[[ PROVIDED INFORMATION open ]]

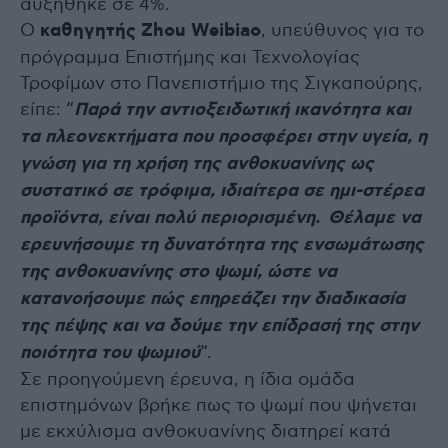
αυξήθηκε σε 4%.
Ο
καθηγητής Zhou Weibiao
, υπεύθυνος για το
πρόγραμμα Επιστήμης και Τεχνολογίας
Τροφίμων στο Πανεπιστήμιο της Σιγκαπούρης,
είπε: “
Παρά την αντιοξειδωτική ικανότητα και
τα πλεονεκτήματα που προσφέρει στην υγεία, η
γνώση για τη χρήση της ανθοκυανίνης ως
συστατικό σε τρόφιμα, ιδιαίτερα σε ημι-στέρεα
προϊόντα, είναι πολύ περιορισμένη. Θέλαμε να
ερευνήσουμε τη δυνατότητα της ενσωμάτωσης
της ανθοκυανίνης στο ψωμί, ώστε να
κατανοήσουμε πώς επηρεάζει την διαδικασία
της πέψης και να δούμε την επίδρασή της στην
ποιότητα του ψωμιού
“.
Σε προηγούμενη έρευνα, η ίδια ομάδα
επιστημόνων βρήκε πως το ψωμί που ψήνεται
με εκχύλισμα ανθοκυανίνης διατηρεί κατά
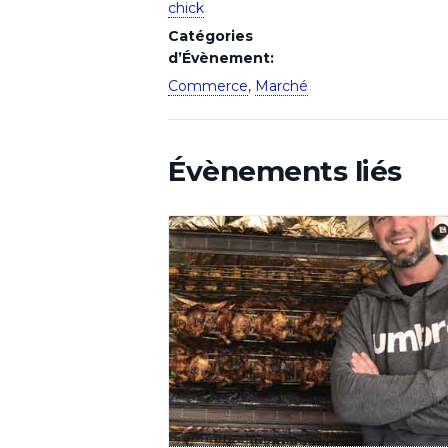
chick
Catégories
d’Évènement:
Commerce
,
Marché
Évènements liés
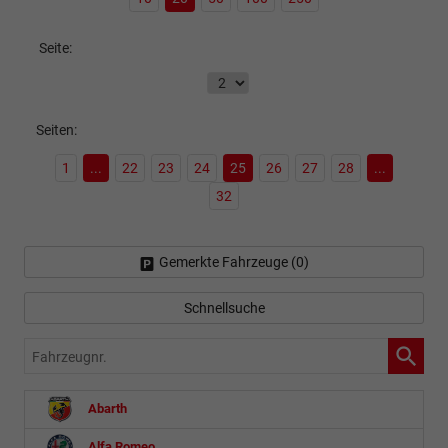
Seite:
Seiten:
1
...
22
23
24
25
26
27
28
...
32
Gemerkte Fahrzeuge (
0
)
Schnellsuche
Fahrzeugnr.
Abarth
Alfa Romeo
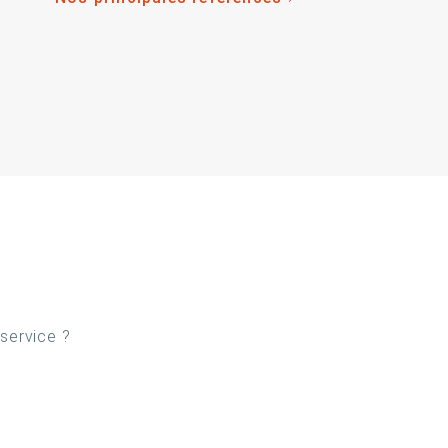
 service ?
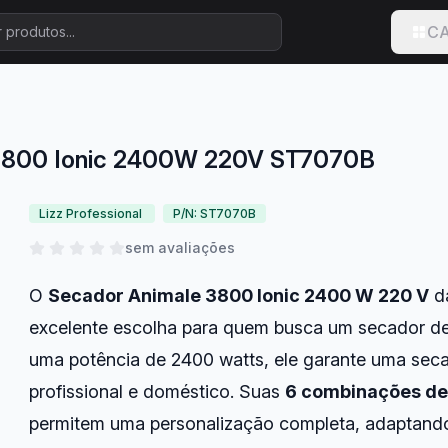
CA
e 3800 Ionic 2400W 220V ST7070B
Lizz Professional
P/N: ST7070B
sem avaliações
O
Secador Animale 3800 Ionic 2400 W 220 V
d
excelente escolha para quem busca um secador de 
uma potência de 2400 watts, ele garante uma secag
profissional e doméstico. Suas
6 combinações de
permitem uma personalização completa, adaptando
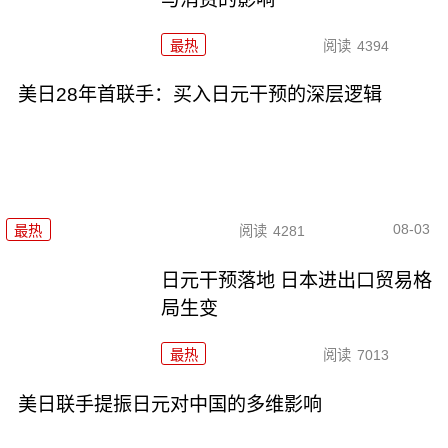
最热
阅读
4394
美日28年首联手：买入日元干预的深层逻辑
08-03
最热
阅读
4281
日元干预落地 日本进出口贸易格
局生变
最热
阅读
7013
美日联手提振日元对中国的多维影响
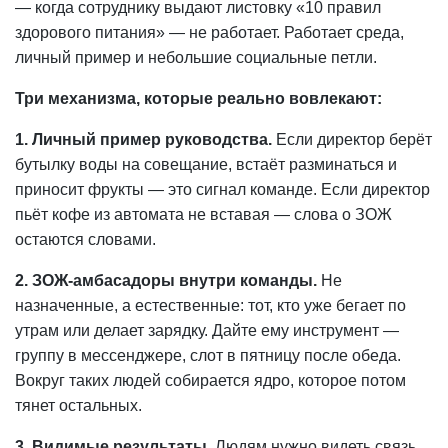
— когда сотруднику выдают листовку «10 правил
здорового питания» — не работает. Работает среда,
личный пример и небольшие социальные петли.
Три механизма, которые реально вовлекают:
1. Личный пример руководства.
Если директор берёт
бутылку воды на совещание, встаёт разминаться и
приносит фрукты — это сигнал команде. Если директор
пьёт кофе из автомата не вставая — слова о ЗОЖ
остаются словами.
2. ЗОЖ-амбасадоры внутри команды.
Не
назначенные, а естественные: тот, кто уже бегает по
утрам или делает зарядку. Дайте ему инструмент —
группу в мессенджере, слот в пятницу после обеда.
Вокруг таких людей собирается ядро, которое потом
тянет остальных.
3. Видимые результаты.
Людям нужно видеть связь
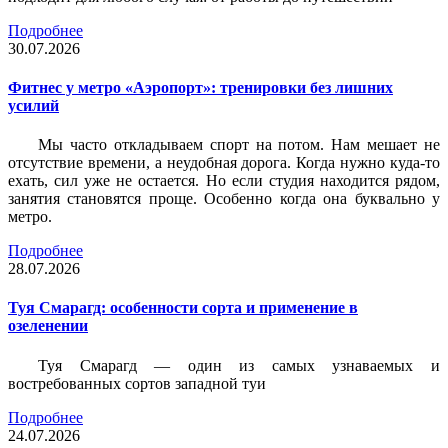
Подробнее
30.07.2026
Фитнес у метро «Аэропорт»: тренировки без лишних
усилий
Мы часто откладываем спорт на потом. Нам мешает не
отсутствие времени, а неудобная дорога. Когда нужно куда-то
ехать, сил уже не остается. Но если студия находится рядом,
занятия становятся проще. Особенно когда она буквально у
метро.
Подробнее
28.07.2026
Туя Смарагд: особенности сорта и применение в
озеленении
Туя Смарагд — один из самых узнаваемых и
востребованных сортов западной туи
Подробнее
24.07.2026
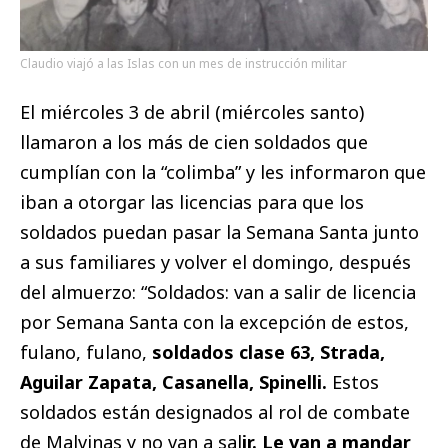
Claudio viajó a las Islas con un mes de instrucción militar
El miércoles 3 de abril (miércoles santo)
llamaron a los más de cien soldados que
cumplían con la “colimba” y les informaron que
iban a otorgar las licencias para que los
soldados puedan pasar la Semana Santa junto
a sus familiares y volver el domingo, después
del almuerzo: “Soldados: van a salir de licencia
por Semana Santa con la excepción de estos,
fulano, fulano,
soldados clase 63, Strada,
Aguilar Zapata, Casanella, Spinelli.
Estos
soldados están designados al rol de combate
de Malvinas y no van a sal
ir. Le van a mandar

[[ PROVIDED INFORMATION closed ]]

Rewrite the data from its start through the line containing "συστατικό σε τρόφιμα, ιδιαίτερα σε ημι-στέρεα", changing "ανθοκυανίνης" to "πολυφαινόλης" and keeping everything else the same. Leave the pictures out.

αυξήθηκε σε 4%.
Ο
καθηγητής Zhou Weibiao
, υπεύθυνος για το
πρόγραμμα Επιστήμης και Τεχνολογίας
Τροφίμων στο Πανεπιστήμιο της Σιγκαπούρης,
είπε: “
Παρά την αντιοξειδωτική ικανότητα και
τα πλεονεκτήματα που προσφέρει στην υγεία, η
γνώση για τη χρήση της πολυφαινόλης ως
συστατικό σε τρόφιμα, ιδιαίτερα σε ημι-στέρεα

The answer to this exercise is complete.